Patients in the current trial, CheckMate-650, will be assessed for overall response rate and radiographic progression-free survival as primary endpoints and overall survival as a secondary endpoint.
Allison has received royalties from Bristol-Myers in the past in connection with the development of ipilimumab but no longer receives such payments.

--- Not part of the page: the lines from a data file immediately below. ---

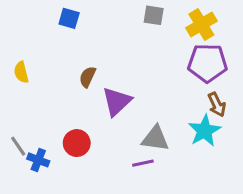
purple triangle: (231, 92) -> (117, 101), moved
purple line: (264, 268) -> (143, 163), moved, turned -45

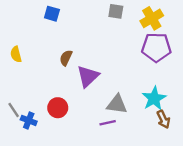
brown arrow: (217, 105) -> (163, 119), moved

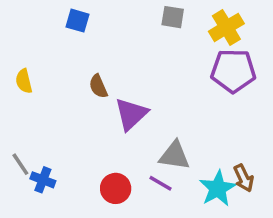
brown semicircle: (66, 58) -> (98, 86), turned -49
cyan star: (154, 98) -> (218, 188), moved
red circle: (58, 108) -> (116, 188), moved
purple line: (108, 123) -> (161, 183), turned 42

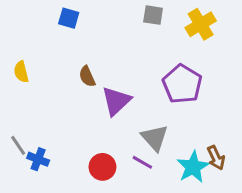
purple pentagon: (233, 71) -> (182, 84), moved, turned 30
gray triangle: (174, 156) -> (155, 138), turned 40

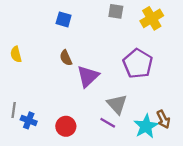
blue square: (69, 18) -> (64, 19), moved
gray line: (18, 145) -> (14, 110), turned 42
red circle: (102, 167) -> (66, 126), moved

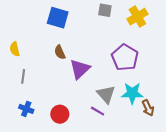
blue square: (64, 19) -> (58, 18), size x1.5
gray line: (14, 110) -> (23, 76), moved
cyan star: (146, 126) -> (132, 93), moved, turned 30

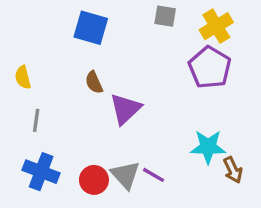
purple pentagon: (125, 57) -> (210, 67), moved
gray triangle: (106, 94) -> (125, 175), moved
blue cross: (26, 109) -> (41, 172), size x1.5

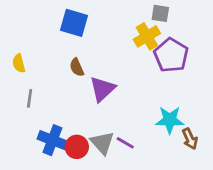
gray square: (165, 16) -> (160, 13), moved
yellow cross: (216, 26) -> (147, 36), moved
blue cross: (41, 172) -> (52, 140), moved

Co-authors with Sharma are Sumit Subudhi, M.D., Ph.D., also of Genitourinary Medical Oncology at MD Anderson; Russell Pachynski of Washington University School of Medicine, St. Louis; Vivek Narayan, of Abramson Cancer Center, University of Pennsylvania; Aude Flechon, of Center Leon Berard, Lyon, France; Gwenaelle Gravis, of Institute Paoli-Calmettes, Marseille, France; Matthew Galsky, Icahn School of Medicine at Mount Sinai, New York; Hakim Mahammedi, Centre Jean Perrin, Clermont-Ferrand, France; Akash Patnaik, University of Chicago School of Medicine; Marika Ciprotti, Bristol-Myers Squibb, Uxbridge, U.K.; Burcin Simsek, Abdel Sacci, Sarah Hu and G. Celine Han of Bristol-Myers Squibb, Princeton, N.J.; and Karim Fizazi of Gustave Rousy, University of Paris Sud, France.